I wanted to cheer him up after school Silly faces in the back seat seemed the ticket!


   In other news, I think we were getting a phone call today regardless of Nixon's behavior. There's some concern, among the administrators, about Nixon's reaction to Friday's Halloween events. So much so, we were asked for ways to "ease Nixon's anxiety or stress" so everyone can enjoy the day. Translation?: We're expecting him to ruin it by getting to overstimulated and you must have an answer to this, right?
    We didn't. The only suggestion I'd come up with was giving Nixon permission to call us if he felt overwhelmed. Friday's going to be a low-structure day. Lots of activities very little academics and a parade.
    The Vice Principal called tonight and asked if one of us (Mac or myself) would be available *side note I can never spell that word correctly!, like never!!* to come to the school and walk with Nixon during the parade. It eventually turned into "How long would Mrs. Ball be able to stay?", which eventually became: I'll be with Nixon for the entire (short day, they have 2-hour early dismissal) school day. I'll sign in and be with him for the day. The administration seems to think this will be a big help. I'm not so certain. This is going to go one of two ways: really, really good or really, really, really bad.  

Tuesday, June 19, 2012

It's not all rainbows and butterflies, sometimes its shit piles and flies

Just when things at home start looking up, things for friends of ours take a giant nosedive south. It's nearly impossible not to sit down and cry just thinking about (a) how incredibly lucky I am these days, in my marriage and my family's health and (b) how cruel and unfair life is to the most wonderful people. It's hard not to be angry and pissed off at a deity I don't name because I've lost what little faith I may have had left all over again.

For a little background, you can check out this page (just enter your email address and create a password). It's a journal created to follow the journey of my friend's son as he fights SJS, Steven Johnson's Syndrome. He's Nixon's age, born the same month as Nixon. But Kai is a little extra special, he's got an extra chromosome, more commonly known as Down Syndrome. He's had open heart surgery as an infant and his mom has become a champion for the Down Syndrome community. He is her cause!

## Data
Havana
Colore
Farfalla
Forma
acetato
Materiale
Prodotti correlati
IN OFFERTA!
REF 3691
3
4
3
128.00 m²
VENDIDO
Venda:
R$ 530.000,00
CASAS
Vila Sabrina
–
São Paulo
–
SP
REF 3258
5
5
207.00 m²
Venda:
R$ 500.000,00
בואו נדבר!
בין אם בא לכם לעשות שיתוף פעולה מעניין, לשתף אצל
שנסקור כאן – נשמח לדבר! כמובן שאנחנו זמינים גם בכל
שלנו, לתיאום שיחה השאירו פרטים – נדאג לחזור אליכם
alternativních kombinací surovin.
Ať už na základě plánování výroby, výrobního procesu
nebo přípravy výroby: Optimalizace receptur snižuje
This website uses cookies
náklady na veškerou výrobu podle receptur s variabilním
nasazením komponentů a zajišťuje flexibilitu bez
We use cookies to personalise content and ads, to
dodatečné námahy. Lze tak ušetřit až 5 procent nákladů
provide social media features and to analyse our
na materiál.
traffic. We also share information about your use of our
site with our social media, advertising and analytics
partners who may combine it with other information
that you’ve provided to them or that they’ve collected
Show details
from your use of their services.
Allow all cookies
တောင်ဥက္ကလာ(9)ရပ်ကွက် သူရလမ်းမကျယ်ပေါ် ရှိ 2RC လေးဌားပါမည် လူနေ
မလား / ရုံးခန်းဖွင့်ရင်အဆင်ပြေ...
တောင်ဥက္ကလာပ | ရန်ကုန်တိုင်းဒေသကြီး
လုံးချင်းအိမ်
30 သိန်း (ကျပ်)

## Exercise brief
Print the part of the blog post from "We didn't. The" to "really, really bad.", word for word. The rows have nothing to do with the blog post.

## Result for this task
We didn't. The only suggestion I'd come up with was giving Nixon permission to call us if he felt overwhelmed. Friday's going to be a low-structure day. Lots of activities very little academics and a parade.
    The Vice Principal called tonight and asked if one of us (Mac or myself) would be available *side note I can never spell that word correctly!, like never!!* to come to the school and walk with Nixon during the parade. It eventually turned into "How long would Mrs. Ball be able to stay?", which eventually became: I'll be with Nixon for the entire (short day, they have 2-hour early dismissal) school day. I'll sign in and be with him for the day. The administration seems to think this will be a big help. I'm not so certain. This is going to go one of two ways: really, really good or really, really, really bad.